• _Data to use_
◇ ◇ ◇ ◇ ◇

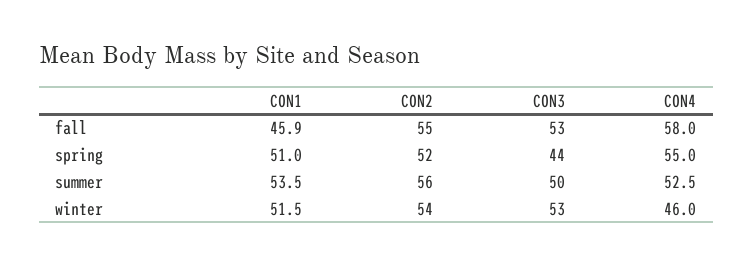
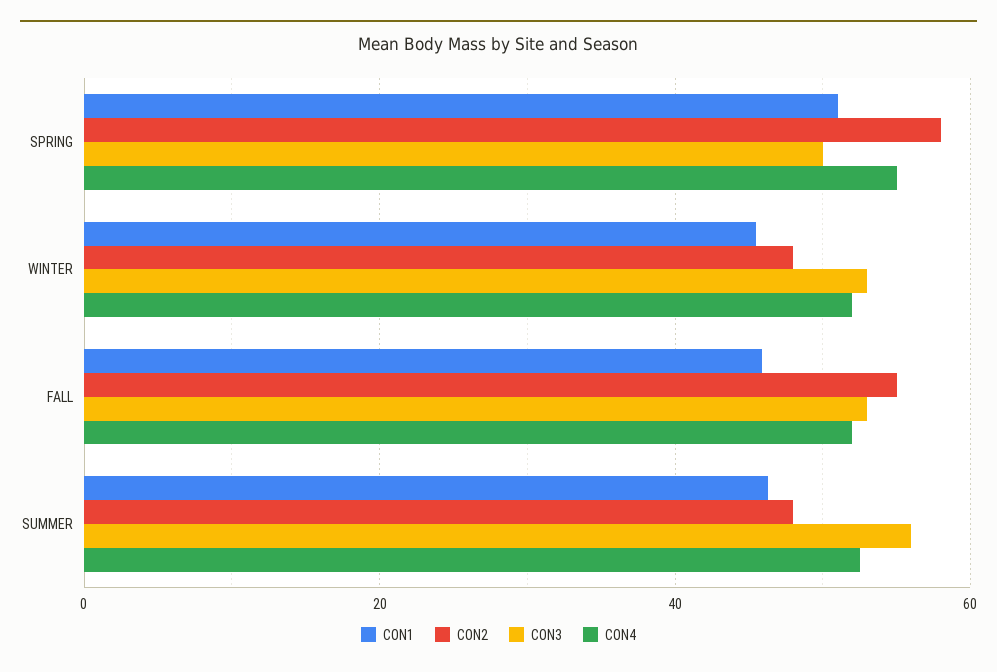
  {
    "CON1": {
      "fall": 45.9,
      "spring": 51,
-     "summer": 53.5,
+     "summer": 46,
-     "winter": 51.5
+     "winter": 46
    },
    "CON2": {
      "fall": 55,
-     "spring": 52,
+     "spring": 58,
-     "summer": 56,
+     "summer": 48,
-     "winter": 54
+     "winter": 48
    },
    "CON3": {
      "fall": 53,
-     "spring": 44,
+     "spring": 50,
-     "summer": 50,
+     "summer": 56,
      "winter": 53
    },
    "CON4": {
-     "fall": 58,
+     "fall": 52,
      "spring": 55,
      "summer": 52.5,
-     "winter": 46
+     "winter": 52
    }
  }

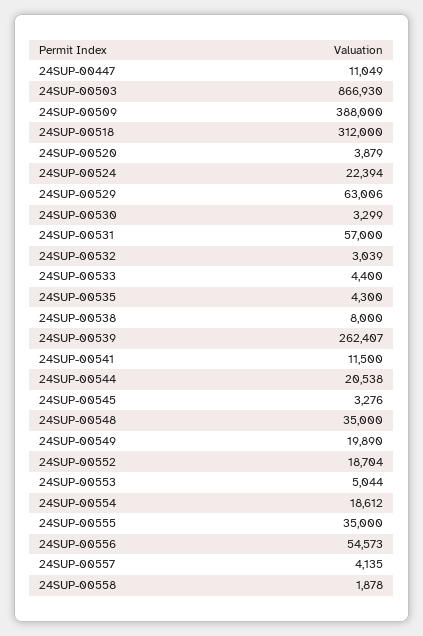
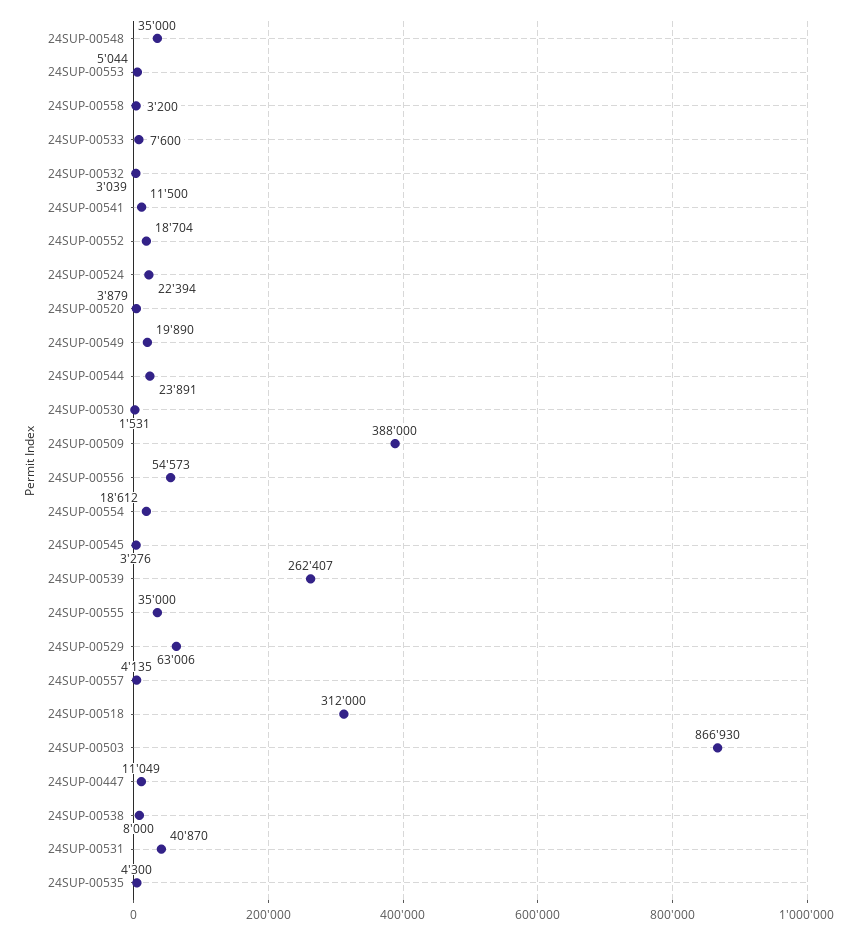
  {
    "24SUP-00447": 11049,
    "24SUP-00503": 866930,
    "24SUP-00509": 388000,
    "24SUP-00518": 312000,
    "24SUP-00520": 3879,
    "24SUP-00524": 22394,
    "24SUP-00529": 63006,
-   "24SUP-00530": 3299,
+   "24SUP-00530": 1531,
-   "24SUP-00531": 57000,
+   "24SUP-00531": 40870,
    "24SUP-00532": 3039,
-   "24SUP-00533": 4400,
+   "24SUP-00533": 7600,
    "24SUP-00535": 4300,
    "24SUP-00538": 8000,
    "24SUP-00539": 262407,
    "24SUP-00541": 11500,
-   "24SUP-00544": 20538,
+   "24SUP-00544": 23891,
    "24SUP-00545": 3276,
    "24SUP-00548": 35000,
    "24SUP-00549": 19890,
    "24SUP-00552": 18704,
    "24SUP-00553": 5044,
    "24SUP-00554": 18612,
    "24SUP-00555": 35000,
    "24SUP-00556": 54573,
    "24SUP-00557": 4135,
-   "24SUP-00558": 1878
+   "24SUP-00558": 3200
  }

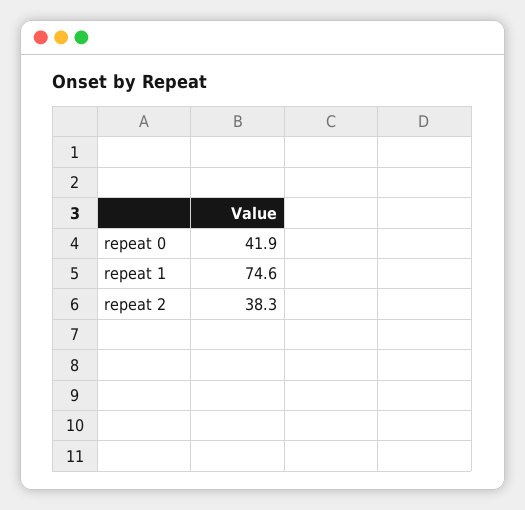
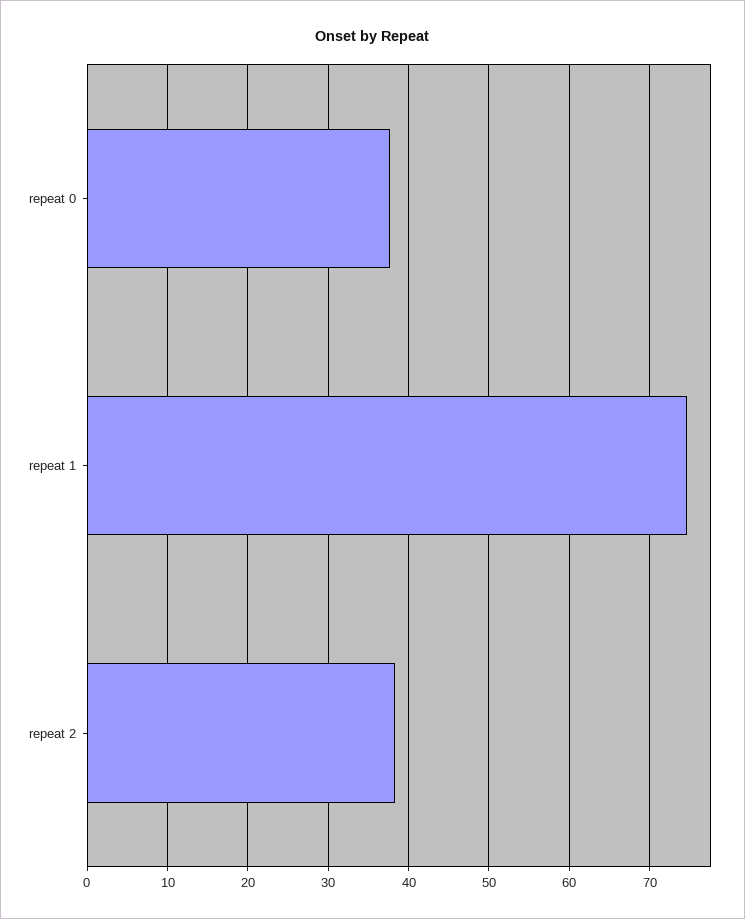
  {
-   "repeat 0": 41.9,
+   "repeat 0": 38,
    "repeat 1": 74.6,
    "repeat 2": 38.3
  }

◇ ◇ ◇ ◇ ◇

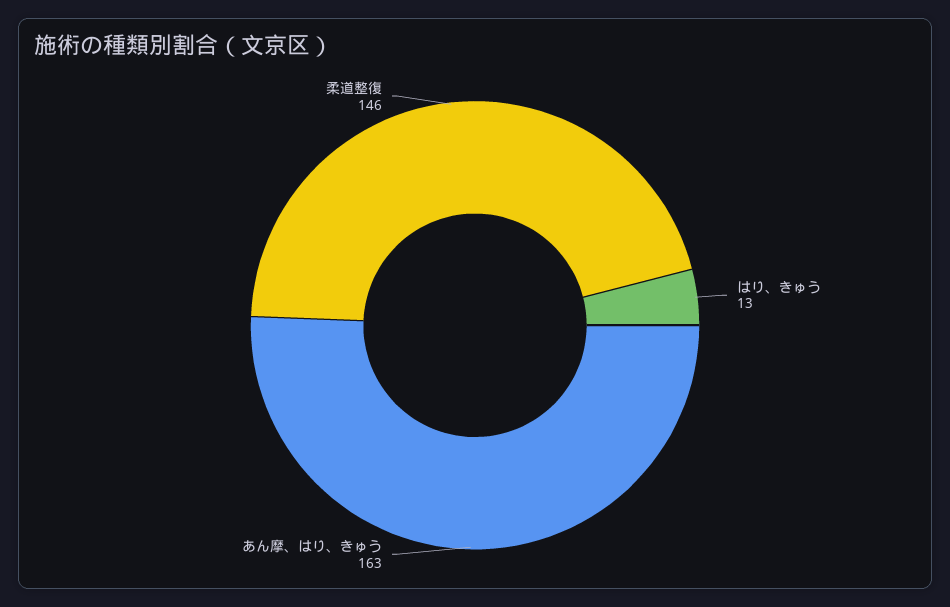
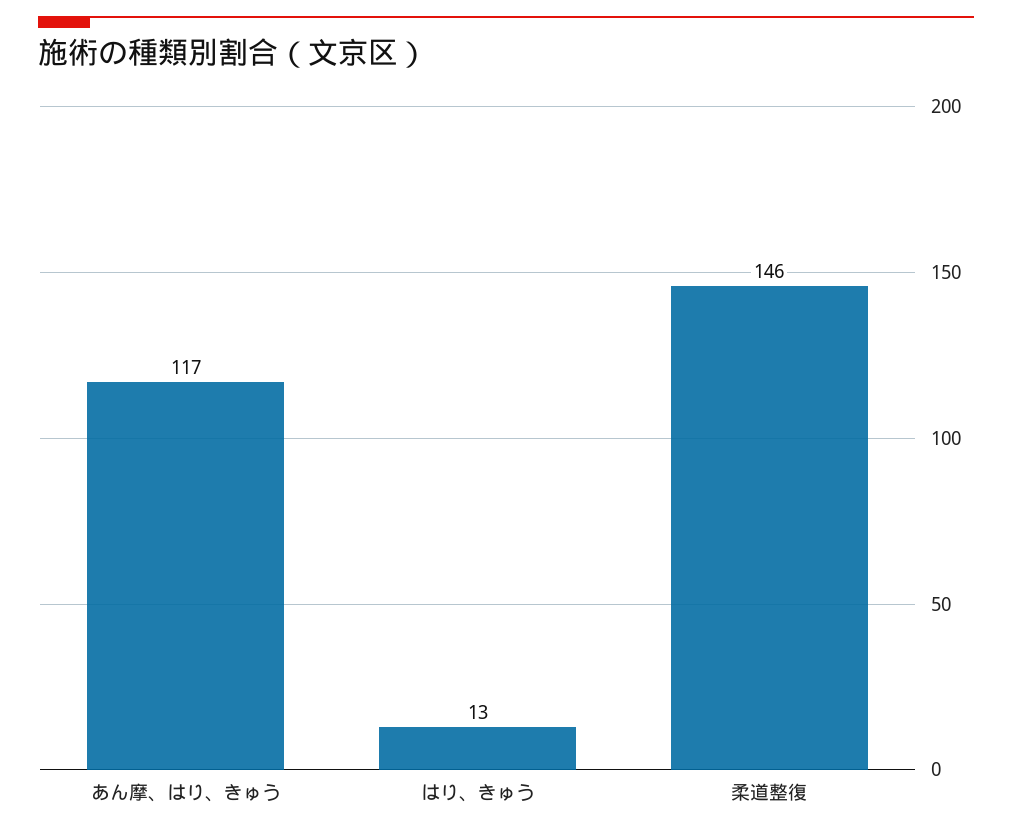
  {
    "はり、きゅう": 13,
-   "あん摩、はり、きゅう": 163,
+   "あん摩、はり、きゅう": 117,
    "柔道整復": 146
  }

◇ ◇ ◇ ◇ ◇

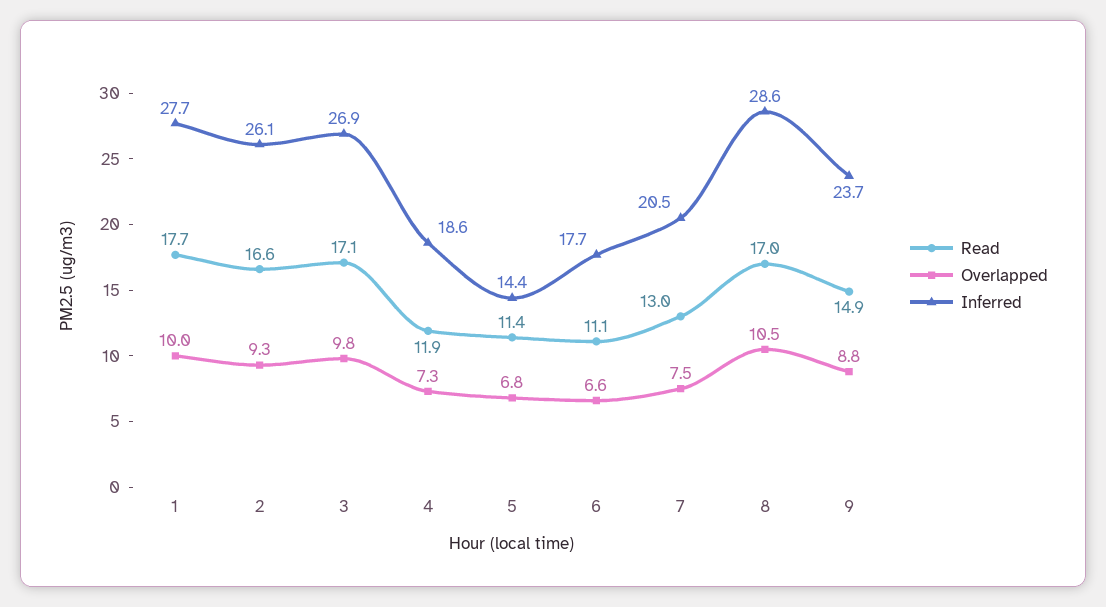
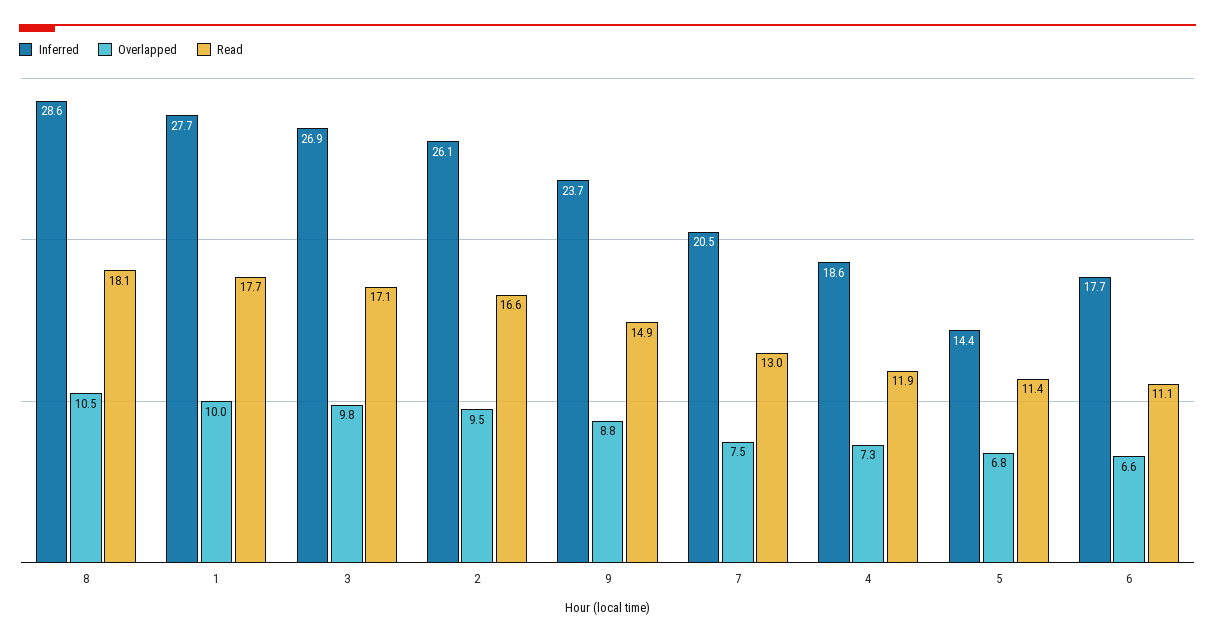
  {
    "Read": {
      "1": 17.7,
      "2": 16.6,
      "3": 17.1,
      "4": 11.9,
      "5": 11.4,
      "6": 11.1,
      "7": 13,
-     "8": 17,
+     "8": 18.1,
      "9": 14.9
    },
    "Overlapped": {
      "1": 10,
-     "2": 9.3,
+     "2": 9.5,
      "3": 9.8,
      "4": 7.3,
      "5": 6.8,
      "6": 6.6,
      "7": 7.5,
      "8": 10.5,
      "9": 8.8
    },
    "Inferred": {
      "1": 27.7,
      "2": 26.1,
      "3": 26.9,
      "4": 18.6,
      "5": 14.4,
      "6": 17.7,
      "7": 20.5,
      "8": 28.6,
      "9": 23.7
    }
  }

◇ ◇ ◇ ◇ ◇

Each line above where the word "repeat" occurs should be copied out.

-   "repeat 0": 41.9,
+   "repeat 0": 38,
    "repeat 1": 74.6,
    "repeat 2": 38.3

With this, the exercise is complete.